Patents protects a right or title for a set period of 20 years, especially with the main objective of protecting your invention from others from re-making, using, or selling your same inventions. Trade Marks protect brands, names and logos of the company. Designs protect the way something looks, which can be the ornamental or aesthetic aspect of an article or the product. Geographical Indication (GI) is a sign used on products that have a specific geographical origin and possess qualities or a reputation that are due to that origin, for instance the brand Darjeeling Tea is attributable to its geographical origin. Plant Variety Protection protects new varieties of plants.
Intellectual Property that does not require registration in most countries is Copyright, which according to the Peter Willimott, Senior Program Officer at the WIPO Office in Singapore presented it as a legal term used to describe the rights that creators have over their literary and artistic works. “Works covered by copyright range from books, music, paintings, sculpture, and films, to computer programs, databases, advertisements, maps, and technical drawings.
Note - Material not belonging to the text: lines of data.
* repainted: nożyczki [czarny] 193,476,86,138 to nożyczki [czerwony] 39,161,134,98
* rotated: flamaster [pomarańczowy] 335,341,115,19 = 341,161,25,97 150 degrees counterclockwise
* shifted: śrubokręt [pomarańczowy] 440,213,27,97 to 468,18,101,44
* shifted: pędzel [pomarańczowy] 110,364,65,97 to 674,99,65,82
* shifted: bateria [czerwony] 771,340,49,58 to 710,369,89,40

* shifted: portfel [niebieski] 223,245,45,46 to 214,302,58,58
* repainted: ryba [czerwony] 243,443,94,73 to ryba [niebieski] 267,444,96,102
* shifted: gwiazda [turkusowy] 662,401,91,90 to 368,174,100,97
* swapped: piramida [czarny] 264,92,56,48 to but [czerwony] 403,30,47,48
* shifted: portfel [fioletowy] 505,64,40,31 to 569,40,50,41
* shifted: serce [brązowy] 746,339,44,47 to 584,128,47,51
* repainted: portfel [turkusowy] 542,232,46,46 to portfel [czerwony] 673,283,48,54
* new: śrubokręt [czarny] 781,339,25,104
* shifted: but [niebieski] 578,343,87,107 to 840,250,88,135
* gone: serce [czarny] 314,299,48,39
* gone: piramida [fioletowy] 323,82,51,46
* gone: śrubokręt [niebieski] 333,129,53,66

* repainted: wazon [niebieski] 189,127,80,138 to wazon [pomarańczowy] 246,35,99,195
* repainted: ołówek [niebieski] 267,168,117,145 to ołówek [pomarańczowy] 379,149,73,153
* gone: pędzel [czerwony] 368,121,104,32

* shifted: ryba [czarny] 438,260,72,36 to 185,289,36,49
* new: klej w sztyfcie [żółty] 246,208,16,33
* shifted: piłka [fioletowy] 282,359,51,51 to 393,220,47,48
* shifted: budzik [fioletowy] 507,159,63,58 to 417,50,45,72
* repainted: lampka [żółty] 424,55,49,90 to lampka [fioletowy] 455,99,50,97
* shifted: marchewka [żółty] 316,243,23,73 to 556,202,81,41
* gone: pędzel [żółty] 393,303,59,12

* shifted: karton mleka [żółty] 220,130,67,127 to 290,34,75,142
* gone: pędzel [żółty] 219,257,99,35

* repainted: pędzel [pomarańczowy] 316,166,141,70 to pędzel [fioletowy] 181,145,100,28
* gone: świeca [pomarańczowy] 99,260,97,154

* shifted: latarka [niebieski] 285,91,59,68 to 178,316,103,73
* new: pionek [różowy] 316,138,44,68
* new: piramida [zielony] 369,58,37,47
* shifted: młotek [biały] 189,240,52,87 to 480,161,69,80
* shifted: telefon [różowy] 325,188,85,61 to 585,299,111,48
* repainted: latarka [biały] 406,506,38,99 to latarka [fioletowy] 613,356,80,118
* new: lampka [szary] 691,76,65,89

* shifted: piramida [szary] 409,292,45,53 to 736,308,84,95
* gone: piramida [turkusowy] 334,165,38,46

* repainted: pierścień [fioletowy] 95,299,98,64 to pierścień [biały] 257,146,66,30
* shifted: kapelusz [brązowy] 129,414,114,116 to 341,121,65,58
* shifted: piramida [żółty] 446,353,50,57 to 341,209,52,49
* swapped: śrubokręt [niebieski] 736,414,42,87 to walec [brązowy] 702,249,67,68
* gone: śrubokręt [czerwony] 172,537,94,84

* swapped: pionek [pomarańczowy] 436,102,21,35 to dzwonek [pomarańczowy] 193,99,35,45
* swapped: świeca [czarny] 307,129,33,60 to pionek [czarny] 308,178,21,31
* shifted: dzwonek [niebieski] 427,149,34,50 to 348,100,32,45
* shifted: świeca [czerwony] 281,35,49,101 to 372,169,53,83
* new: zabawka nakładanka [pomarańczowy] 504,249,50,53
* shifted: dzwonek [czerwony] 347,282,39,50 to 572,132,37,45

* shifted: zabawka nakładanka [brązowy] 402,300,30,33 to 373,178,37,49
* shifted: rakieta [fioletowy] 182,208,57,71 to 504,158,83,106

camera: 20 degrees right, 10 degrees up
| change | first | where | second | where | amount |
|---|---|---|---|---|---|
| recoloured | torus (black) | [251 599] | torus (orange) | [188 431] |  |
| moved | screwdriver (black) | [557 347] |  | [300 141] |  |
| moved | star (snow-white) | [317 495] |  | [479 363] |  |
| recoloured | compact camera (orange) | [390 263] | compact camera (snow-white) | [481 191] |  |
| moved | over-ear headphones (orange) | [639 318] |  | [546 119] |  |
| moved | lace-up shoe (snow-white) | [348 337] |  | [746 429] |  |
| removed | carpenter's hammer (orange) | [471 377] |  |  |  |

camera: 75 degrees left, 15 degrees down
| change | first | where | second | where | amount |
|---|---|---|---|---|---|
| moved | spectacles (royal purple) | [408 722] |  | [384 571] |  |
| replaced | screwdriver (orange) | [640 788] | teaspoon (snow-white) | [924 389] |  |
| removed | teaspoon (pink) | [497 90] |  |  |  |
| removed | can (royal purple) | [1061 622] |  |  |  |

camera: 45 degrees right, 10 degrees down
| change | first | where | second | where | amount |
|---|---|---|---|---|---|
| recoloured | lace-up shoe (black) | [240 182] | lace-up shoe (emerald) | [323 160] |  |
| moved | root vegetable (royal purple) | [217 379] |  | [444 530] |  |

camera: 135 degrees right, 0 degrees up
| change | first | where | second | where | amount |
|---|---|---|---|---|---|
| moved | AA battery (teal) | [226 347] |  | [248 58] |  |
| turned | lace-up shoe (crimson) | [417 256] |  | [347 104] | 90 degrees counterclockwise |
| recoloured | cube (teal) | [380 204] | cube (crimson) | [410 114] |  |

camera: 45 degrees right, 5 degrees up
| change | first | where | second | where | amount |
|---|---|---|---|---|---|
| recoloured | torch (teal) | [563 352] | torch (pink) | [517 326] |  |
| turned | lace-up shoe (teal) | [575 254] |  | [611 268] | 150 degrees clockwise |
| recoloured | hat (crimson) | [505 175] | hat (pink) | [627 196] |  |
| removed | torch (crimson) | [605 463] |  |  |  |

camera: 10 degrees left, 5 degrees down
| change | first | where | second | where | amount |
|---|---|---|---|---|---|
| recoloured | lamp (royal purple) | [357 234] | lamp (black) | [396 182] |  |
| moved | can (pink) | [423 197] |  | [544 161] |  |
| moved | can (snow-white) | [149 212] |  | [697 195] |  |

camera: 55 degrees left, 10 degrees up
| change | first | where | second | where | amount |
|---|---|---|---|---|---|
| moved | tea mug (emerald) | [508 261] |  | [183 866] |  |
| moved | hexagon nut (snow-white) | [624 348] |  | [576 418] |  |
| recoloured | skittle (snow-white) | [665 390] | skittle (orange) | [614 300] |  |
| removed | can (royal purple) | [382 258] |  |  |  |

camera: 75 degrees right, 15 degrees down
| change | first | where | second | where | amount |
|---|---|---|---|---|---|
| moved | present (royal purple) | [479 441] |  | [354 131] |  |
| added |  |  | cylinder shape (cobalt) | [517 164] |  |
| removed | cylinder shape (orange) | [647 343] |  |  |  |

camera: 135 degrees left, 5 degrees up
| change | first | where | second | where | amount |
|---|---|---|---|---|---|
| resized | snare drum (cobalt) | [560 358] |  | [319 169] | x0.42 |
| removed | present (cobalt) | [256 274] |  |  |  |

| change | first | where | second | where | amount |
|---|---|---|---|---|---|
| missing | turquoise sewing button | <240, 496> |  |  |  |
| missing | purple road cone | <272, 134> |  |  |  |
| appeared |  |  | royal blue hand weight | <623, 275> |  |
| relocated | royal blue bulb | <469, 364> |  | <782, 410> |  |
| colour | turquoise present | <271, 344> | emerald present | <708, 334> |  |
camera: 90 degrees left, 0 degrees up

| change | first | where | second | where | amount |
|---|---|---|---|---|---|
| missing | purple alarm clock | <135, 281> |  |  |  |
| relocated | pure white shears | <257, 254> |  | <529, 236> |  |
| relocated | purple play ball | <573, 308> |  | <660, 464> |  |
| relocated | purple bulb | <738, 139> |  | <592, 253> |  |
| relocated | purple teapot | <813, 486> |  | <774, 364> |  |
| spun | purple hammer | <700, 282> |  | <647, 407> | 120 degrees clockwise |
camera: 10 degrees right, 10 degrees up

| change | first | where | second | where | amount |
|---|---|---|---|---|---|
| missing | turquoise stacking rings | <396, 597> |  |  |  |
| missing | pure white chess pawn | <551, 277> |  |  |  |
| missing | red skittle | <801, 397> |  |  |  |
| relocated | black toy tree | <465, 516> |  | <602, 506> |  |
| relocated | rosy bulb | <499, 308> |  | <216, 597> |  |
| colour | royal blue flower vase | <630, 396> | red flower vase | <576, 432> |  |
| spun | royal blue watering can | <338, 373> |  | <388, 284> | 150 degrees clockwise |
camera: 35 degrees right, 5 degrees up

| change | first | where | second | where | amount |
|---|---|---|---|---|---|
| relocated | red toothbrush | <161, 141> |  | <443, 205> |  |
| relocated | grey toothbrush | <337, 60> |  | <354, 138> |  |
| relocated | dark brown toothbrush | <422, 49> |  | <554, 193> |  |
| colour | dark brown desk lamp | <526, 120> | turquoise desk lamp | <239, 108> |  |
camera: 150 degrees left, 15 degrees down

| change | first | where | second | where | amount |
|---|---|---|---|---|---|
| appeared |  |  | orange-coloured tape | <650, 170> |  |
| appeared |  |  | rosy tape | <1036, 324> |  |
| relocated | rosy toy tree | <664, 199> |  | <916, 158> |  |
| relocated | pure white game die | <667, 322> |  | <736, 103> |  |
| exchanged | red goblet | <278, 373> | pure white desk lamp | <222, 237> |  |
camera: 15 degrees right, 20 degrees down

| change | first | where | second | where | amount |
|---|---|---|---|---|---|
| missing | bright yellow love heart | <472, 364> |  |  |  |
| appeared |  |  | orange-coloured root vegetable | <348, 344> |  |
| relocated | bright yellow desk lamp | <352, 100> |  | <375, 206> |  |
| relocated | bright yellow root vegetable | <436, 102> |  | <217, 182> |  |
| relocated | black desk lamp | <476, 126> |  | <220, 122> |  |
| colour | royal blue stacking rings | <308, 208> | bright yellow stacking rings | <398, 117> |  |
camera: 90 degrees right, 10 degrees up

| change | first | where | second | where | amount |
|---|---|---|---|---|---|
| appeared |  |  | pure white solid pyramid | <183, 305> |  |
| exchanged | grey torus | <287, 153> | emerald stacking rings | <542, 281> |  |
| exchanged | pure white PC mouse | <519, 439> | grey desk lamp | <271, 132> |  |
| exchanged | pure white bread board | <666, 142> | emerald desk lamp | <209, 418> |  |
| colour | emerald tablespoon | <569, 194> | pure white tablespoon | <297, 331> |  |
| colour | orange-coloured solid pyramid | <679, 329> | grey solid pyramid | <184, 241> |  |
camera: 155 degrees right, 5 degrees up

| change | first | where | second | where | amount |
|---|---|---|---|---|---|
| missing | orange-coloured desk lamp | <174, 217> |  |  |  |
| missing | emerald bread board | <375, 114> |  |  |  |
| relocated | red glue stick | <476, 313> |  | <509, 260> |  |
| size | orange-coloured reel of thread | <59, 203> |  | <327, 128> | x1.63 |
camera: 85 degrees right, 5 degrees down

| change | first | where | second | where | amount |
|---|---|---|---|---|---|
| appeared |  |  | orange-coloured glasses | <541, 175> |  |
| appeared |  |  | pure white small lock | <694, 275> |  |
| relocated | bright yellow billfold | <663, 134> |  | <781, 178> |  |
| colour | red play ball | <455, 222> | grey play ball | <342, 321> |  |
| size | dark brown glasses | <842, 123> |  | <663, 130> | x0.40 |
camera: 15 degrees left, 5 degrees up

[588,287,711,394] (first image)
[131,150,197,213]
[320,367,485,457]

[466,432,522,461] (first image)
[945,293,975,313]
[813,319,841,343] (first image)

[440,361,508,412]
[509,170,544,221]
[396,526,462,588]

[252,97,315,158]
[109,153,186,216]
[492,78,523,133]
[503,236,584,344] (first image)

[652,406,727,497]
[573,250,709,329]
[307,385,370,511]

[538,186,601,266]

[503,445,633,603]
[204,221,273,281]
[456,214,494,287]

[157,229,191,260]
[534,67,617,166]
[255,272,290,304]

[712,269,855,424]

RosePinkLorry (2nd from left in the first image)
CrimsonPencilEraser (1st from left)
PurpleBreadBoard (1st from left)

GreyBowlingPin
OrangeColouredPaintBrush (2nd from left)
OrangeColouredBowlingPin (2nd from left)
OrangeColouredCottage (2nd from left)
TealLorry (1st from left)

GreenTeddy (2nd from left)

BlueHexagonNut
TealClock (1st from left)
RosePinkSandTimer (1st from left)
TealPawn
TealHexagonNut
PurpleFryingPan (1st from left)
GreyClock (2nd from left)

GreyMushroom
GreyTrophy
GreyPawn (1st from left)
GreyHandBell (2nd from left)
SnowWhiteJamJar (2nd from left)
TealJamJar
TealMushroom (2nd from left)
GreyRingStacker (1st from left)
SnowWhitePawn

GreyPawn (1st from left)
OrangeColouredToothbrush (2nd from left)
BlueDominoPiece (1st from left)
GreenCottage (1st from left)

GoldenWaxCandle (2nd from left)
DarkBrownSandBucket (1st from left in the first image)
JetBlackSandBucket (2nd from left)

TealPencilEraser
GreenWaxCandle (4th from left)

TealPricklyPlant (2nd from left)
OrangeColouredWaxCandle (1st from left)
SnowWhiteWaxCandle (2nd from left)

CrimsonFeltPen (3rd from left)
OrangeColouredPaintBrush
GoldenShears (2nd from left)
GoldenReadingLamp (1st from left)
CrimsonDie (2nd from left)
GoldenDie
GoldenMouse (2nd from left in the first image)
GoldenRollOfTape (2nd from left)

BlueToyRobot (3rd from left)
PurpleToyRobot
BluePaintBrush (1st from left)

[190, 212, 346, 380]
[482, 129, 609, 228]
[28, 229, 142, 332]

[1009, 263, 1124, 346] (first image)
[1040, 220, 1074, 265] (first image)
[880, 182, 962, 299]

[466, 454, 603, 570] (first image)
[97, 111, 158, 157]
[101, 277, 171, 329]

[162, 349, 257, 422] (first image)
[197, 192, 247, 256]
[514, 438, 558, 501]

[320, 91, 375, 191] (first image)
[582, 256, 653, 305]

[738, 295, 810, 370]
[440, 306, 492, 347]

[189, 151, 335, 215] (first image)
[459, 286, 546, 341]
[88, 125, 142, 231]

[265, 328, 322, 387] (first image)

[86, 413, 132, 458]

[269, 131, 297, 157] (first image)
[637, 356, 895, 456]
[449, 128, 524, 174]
In majority of the countries, and according to the Berne Convention, copyright protection is obtained automatically without the need for registration or other formalities,” explained Peter.
The Intellectual Property system is based on national Intellectual Property laws and procedures. As a result, to obtain protection for an invention (patent or utility model), trademark or design, one needs to apply to the national Intellectual Property Office (Department of Intellectual Property under the Ministry of Economic Affairs in Bhutan). The Intellectual Property division will assess the application based on the laws of the country and decide whether or not to grant the right.
According to the World Intellectual Property Organization (WIPO), the protection and promotion of Intellectual Properties has become more important than ever. “The progress and well-being of humanity rest on its capacity to create and invent new works in the areas of technology and culture. Second, the legal protection of new creations encourages the commitment of additional resources for further innovation. Third, the promotion and protection of intellectual property spurs economic growth, creates new jobs and industries, and enhances the quality and enjoyment of life.
An efficient and equitable intellectual property system can help all countries to realize intellectual property’s potential as a catalyst for economic development and social and cultural well-being. The intellectual property system helps strike a balance between the interests of innovators and the public interest, providing an environment in which creativity and invention can flourish,” according to the lists by the WIPO.
The World Intellectual Property Organization functions with the mission to lead the development of a balanced and effective international intellectual property (IP) system that enables innovation and creativity for the benefit of all.